The Redmond Barrens are practically lawless, where possession of
the smallest amount of food or the least valuable trinket can be a reason for someone to kill you. Weekly convoys of armed trucks deliver food to the district’s few stores and charitable shelters, frequently attacked by roving bands of squatters and gangs looking to steal the shipments.
Around half a million live in Redmond today. The actual number
is difficult to determine, since most of the population is SINless and
it’s impossible to do an official census. Backgrounds are diverse, but
the percentage of metahumans is relatively low, owing to violence
from the Night of Rage and similar incidents, and metahuman flight
to Puyallup. Orks make up the majority of metahumans in the district,
followed by various changelings, still a relatively new phenomenon,
and somewhat more evenly spread throughout the metroplex.
The Mafia and the Yakuza run Redmond far more than the local
government. Since even legal goods are difficult to get, the black
market is massive, including daily necessities like food and medical
supplies, followed by entertainment ranging from pirated trid, simchips, and BTLs to booze, porn and similar money-makers. Arms sales tend to be small unless the mobs are arming their own gangers and soldiers for some kind of war, which they do frequently. Neo-feudal allegiances to the syndicates are a common way for people to survive, so long as they don’t draw too much attention from the other side.
Yakuza and Mafia recruiters keep their eyes out for promising new
talent in Redmond, especially from the local gangs. Working with the
syndicates is one way out of the gangs and offers the promise of wealth, respect, and hitting “the big time,” although most prospective “made men” get nothing but a body bag at the end of the day.
Redmond’s terrain is mostly flat, with a few hills in the southern
part of the district. The winding path of the Snoqualmie River dominates almost a third of the district. The river is filthy, choked with toxic sludge and other refuse (including the occasional bloated corpse). Packs of devil rats hunt all along the shoreline, some of them further mutated by whatever is in the water. Apart from kilometers of abandoned buildings, the cracked and deteriorating streets, and the vast slums and squatter “towns,” the most distinctive features of the Redmond landscape are the “toxic castles,” the various factories and corporate manufacturing plants.

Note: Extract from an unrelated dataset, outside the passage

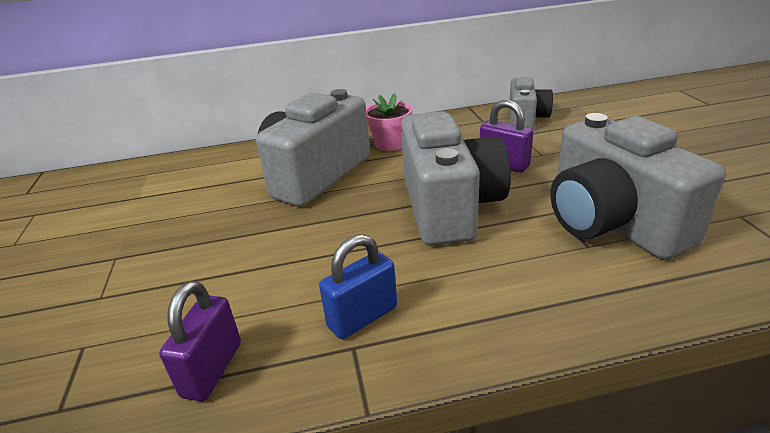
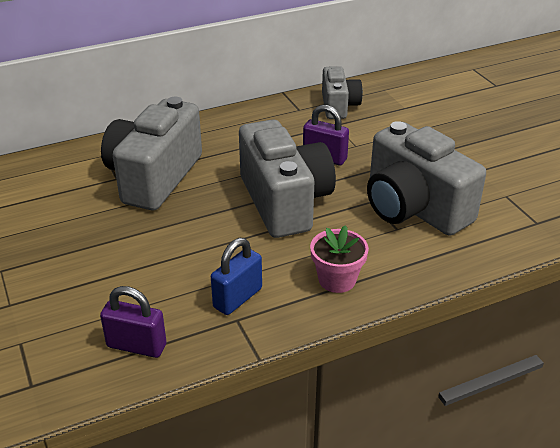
camera: 15 degrees left, 5 degrees up
(212, 369) = (136, 346): purple padlock -> purple padlock turned 75 degrees counterclockwise
(390, 143) = (216, 139): pink flower pot -> pink flower pot (337, 279)

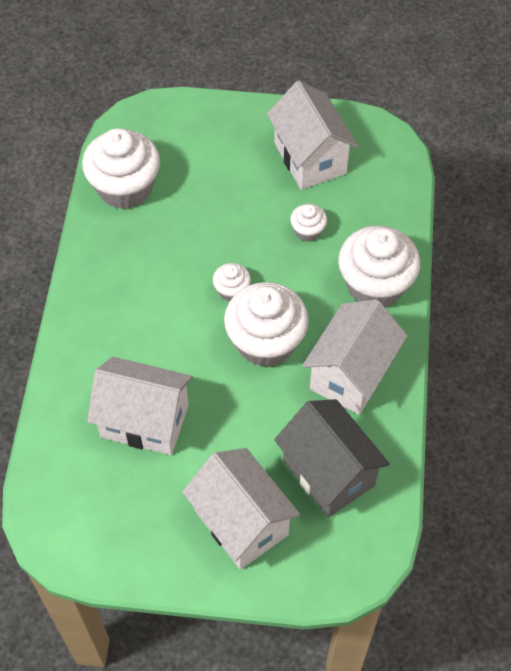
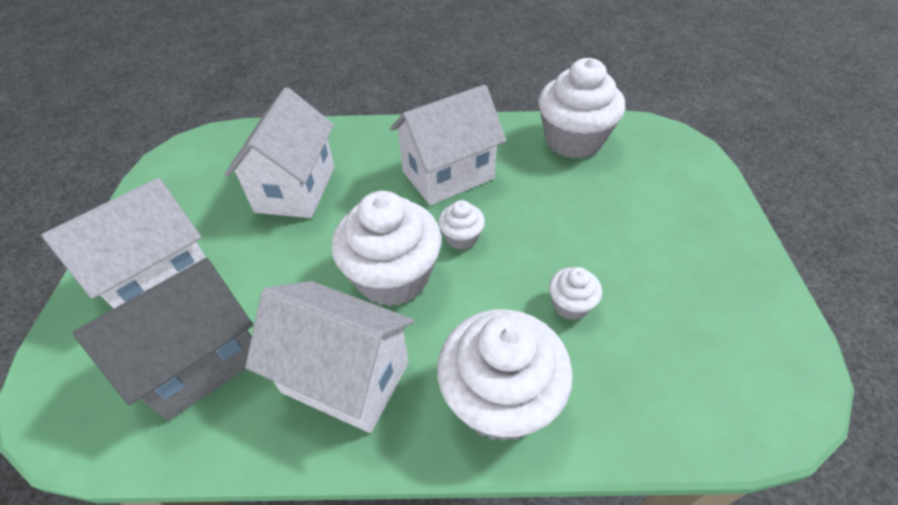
camera: 85 degrees right, 10 degrees down
(310, 158) = (695, 296): white house -> white house (448, 175)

Plenty of them do look like techno-Gothic structures of rusting metal and soot covered brick, surrounded by high walls topped with razor wire and moats of their own poisonous filth. Armed guards patrol the ramparts to keep the facilities safe from squatters and roving gangs while most plants ship materials in and out via helicopter or tilt-rotor these days, to avoid having to bring trucks through the streets.
> The Matrix in Redmond is spotty almost to the point of non-existence in many places. Static rules supreme pretty much everywhere but Touristville, which is mostly one big spam zone. The only tags you’ll find beyond Touristville are either corporate castles or gangs marking their territory. There are a few pirate jackpoints scattered around the district but a lot of them are so old and out-of-date that they’re more likely to fry your wetware than anything you’ll meet in VR.
> The ethereal plane of the Redmond Barrens is in a similar sorry state. The radioactive and chemical contamination, coupled with generations of crushing hopelessness and violence, have combined to make the astral atmosphere positively toxic.